## STORED DATA

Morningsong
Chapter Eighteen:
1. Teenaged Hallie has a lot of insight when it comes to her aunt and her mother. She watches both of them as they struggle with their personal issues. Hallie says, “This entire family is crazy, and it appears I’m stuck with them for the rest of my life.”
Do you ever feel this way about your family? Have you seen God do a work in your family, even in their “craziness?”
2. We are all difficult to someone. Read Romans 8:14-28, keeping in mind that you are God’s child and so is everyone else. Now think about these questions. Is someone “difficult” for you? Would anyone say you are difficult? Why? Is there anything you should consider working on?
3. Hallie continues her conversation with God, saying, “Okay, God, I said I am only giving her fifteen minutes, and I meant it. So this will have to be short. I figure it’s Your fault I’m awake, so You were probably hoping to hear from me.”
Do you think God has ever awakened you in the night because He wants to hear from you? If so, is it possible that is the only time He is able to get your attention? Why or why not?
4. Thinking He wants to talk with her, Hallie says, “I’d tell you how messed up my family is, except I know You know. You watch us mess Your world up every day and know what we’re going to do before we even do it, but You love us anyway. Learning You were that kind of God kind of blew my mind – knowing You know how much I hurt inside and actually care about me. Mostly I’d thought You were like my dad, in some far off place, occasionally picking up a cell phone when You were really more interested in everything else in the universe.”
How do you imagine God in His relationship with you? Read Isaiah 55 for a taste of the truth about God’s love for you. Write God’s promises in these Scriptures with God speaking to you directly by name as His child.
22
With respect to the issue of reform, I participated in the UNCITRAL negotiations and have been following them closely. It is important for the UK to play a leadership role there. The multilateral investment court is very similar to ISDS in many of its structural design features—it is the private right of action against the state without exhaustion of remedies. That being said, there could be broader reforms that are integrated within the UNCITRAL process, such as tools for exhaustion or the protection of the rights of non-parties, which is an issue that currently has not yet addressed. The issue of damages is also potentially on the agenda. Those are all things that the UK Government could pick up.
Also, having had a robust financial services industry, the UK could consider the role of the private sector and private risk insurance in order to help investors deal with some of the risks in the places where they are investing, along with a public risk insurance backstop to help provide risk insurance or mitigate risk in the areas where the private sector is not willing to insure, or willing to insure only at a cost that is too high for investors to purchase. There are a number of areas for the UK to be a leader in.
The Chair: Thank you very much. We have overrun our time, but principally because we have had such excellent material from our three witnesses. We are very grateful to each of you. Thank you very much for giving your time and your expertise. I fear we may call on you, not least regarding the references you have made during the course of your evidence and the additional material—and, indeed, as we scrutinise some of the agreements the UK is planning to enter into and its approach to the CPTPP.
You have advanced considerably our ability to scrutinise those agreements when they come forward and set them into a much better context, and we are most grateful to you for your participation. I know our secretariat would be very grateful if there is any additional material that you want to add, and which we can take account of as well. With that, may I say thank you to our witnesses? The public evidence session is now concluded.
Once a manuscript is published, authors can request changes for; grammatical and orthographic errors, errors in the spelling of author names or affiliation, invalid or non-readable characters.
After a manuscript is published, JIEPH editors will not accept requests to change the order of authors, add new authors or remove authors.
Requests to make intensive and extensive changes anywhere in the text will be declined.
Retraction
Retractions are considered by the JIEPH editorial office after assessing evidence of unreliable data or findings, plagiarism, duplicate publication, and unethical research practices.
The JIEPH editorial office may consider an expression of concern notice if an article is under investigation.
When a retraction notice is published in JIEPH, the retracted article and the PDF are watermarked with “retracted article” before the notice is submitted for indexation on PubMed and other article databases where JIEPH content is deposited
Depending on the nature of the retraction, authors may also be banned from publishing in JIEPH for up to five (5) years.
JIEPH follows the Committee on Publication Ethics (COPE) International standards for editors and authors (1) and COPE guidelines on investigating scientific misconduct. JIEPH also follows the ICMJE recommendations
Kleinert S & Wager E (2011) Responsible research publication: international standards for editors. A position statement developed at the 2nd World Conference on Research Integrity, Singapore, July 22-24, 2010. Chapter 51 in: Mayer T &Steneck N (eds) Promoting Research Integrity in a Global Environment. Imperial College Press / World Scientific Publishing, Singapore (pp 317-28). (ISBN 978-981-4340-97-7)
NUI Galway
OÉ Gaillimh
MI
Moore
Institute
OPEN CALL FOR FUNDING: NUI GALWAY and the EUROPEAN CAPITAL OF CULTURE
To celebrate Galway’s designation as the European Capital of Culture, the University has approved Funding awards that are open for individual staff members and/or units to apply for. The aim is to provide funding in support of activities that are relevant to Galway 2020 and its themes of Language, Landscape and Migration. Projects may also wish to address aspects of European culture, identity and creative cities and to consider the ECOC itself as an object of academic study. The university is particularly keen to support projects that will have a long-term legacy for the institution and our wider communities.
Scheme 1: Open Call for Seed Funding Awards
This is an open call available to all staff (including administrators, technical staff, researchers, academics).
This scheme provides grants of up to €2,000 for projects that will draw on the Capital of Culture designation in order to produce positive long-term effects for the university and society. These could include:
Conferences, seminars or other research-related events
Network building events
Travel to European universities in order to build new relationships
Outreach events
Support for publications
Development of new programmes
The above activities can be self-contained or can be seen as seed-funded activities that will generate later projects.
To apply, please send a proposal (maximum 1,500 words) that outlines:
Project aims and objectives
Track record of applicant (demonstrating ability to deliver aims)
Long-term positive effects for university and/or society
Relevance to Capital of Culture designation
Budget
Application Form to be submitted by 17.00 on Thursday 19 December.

## DIRECTIONS FOR THIS TASK
All of the material above needs to be output exactly, with no line left out.

## RESPONSE
Morningsong
Chapter Eighteen:
1. Teenaged Hallie has a lot of insight when it comes to her aunt and her mother. She watches both of them as they struggle with their personal issues. Hallie says, “This entire family is crazy, and it appears I’m stuck with them for the rest of my life.”
Do you ever feel this way about your family? Have you seen God do a work in your family, even in their “craziness?”
2. We are all difficult to someone. Read Romans 8:14-28, keeping in mind that you are God’s child and so is everyone else. Now think about these questions. Is someone “difficult” for you? Would anyone say you are difficult? Why? Is there anything you should consider working on?
3. Hallie continues her conversation with God, saying, “Okay, God, I said I am only giving her fifteen minutes, and I meant it. So this will have to be short. I figure it’s Your fault I’m awake, so You were probably hoping to hear from me.”
Do you think God has ever awakened you in the night because He wants to hear from you? If so, is it possible that is the only time He is able to get your attention? Why or why not?
4. Thinking He wants to talk with her, Hallie says, “I’d tell you how messed up my family is, except I know You know. You watch us mess Your world up every day and know what we’re going to do before we even do it, but You love us anyway. Learning You were that kind of God kind of blew my mind – knowing You know how much I hurt inside and actually care about me. Mostly I’d thought You were like my dad, in some far off place, occasionally picking up a cell phone when You were really more interested in everything else in the universe.”
How do you imagine God in His relationship with you? Read Isaiah 55 for a taste of the truth about God’s love for you. Write God’s promises in these Scriptures with God speaking to you directly by name as His child.
22
With respect to the issue of reform, I participated in the UNCITRAL negotiations and have been following them closely. It is important for the UK to play a leadership role there. The multilateral investment court is very similar to ISDS in many of its structural design features—it is the private right of action against the state without exhaustion of remedies. That being said, there could be broader reforms that are integrated within the UNCITRAL process, such as tools for exhaustion or the protection of the rights of non-parties, which is an issue that currently has not yet addressed. The issue of damages is also potentially on the agenda. Those are all things that the UK Government could pick up.
Also, having had a robust financial services industry, the UK could consider the role of the private sector and private risk insurance in order to help investors deal with some of the risks in the places where they are investing, along with a public risk insurance backstop to help provide risk insurance or mitigate risk in the areas where the private sector is not willing to insure, or willing to insure only at a cost that is too high for investors to purchase. There are a number of areas for the UK to be a leader in.
The Chair: Thank you very much. We have overrun our time, but principally because we have had such excellent material from our three witnesses. We are very grateful to each of you. Thank you very much for giving your time and your expertise. I fear we may call on you, not least regarding the references you have made during the course of your evidence and the additional material—and, indeed, as we scrutinise some of the agreements the UK is planning to enter into and its approach to the CPTPP.
You have advanced considerably our ability to scrutinise those agreements when they come forward and set them into a much better context, and we are most grateful to you for your participation. I know our secretariat would be very grateful if there is any additional material that you want to add, and which we can take account of as well. With that, may I say thank you to our witnesses? The public evidence session is now concluded.
Once a manuscript is published, authors can request changes for; grammatical and orthographic errors, errors in the spelling of author names or affiliation, invalid or non-readable characters.
After a manuscript is published, JIEPH editors will not accept requests to change the order of authors, add new authors or remove authors.
Requests to make intensive and extensive changes anywhere in the text will be declined.
Retraction
Retractions are considered by the JIEPH editorial office after assessing evidence of unreliable data or findings, plagiarism, duplicate publication, and unethical research practices.
The JIEPH editorial office may consider an expression of concern notice if an article is under investigation.
When a retraction notice is published in JIEPH, the retracted article and the PDF are watermarked with “retracted article” before the notice is submitted for indexation on PubMed and other article databases where JIEPH content is deposited
Depending on the nature of the retraction, authors may also be banned from publishing in JIEPH for up to five (5) years.
JIEPH follows the Committee on Publication Ethics (COPE) International standards for editors and authors (1) and COPE guidelines on investigating scientific misconduct. JIEPH also follows the ICMJE recommendations
Kleinert S & Wager E (2011) Responsible research publication: international standards for editors. A position statement developed at the 2nd World Conference on Research Integrity, Singapore, July 22-24, 2010. Chapter 51 in: Mayer T &Steneck N (eds) Promoting Research Integrity in a Global Environment. Imperial College Press / World Scientific Publishing, Singapore (pp 317-28). (ISBN 978-981-4340-97-7)
NUI Galway
OÉ Gaillimh
MI
Moore
Institute
OPEN CALL FOR FUNDING: NUI GALWAY and the EUROPEAN CAPITAL OF CULTURE
To celebrate Galway’s designation as the European Capital of Culture, the University has approved Funding awards that are open for individual staff members and/or units to apply for. The aim is to provide funding in support of activities that are relevant to Galway 2020 and its themes of Language, Landscape and Migration. Projects may also wish to address aspects of European culture, identity and creative cities and to consider the ECOC itself as an object of academic study. The university is particularly keen to support projects that will have a long-term legacy for the institution and our wider communities.
Scheme 1: Open Call for Seed Funding Awards
This is an open call available to all staff (including administrators, technical staff, researchers, academics).
This scheme provides grants of up to €2,000 for projects that will draw on the Capital of Culture designation in order to produce positive long-term effects for the university and society. These could include:
Conferences, seminars or other research-related events
Network building events
Travel to European universities in order to build new relationships
Outreach events
Support for publications
Development of new programmes
The above activities can be self-contained or can be seen as seed-funded activities that will generate later projects.
To apply, please send a proposal (maximum 1,500 words) that outlines:
Project aims and objectives
Track record of applicant (demonstrating ability to deliver aims)
Long-term positive effects for university and/or society
Relevance to Capital of Culture designation
Budget
Application Form to be submitted by 17.00 on Thursday 19 December.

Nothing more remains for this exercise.